Florida seems to have found its footing after an awful opener against Miami of Ohio and skittish performances against South Florida and Tennessee. The Gators' trip to Tuscaloosa on Saturday should bring us up to date on Florida's progress.
Kansas State's opening victory against UCLA suddenly seems more impressive than it was at the time. Wisconsin, which struggled at home against San Jose State and Arizona State, is getting way more love in the polls than it has earned. Michigan started 4-0 last year, too, and finished 5-7. USC is off to the most predicable 4-0 start in school history and now faces the least predictable remaining nine games.
Nebraska's really big win at Washington (56-21) was countered by its really tiny home win against South Dakota State (17-3).
Impressed/not yet convinced
Oklahoma, Utah, Auburn, Arizona, Nevada, Michigan State, North Carolina State, Louisiana State.
Oklahoma is undefeated despite being outscored in the fourth quarter, while Utah hasn't been tested since escaping the overtime opener against Pittsburgh. Auburn could have/should have lost at home to Clemson but rebounded impressively against South Carolina. Arizona showed moxie in last drives to beat Iowa and California, but tough Pac-10 work is still to come. Nevada is ranked for the first time since 1948 but can't be trusted.
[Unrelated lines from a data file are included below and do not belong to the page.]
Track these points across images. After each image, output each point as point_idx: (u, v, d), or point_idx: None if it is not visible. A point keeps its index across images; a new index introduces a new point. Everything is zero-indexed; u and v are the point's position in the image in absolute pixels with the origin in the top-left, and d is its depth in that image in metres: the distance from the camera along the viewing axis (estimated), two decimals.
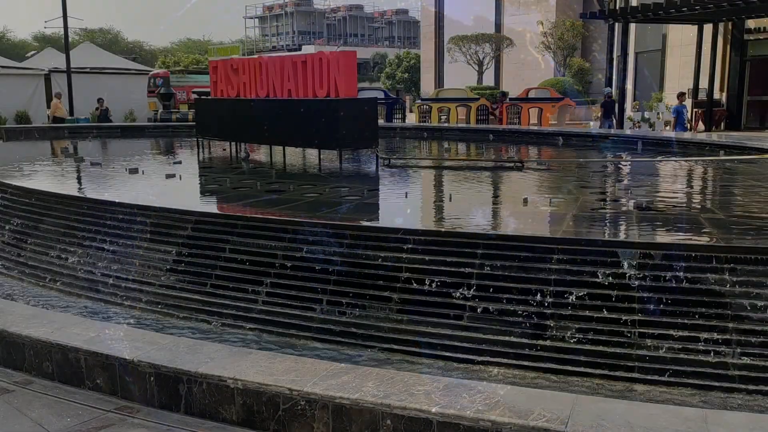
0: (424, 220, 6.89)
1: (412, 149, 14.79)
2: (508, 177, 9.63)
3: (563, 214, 6.32)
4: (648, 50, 29.40)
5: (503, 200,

Michigan State needed a trick play at home to outlast mediocre Notre Dame.
North Carolina State, led by marvelous quarterback Russell Wilson, could be the best team in the Atlantic Coast, but what does that mean? And LSU has this funny habit (2003, 2007) of sneaking up on people to win national titles.
The whole 10 yards
Alabama, Boise State, Oregon, Stanford, Texas Christian, Ohio State.
Alabama escaped at Arkansas and is only going to get better as the season and the defense progresses, so Florida (this week) or South Carolina (next week) had better take their best shots. Boise State has proved, without doubt, it belongs in this group, although the Broncos' next big test probably won't come until a late-November trip to Nevada. The winner of Stanford at Oregon on Saturday becomes the Pac-10 team to beat, although it's hard to see how the champion gets out without a loss or two. TCU is well-positioned in the top five, but needs a Boise State bobble to become this year's gate-crasher. Ohio State can't play every game at home this year (only eight), so its fate will likely be decided by trips to Wisconsin (Oct. 16) and Iowa (Nov. 20).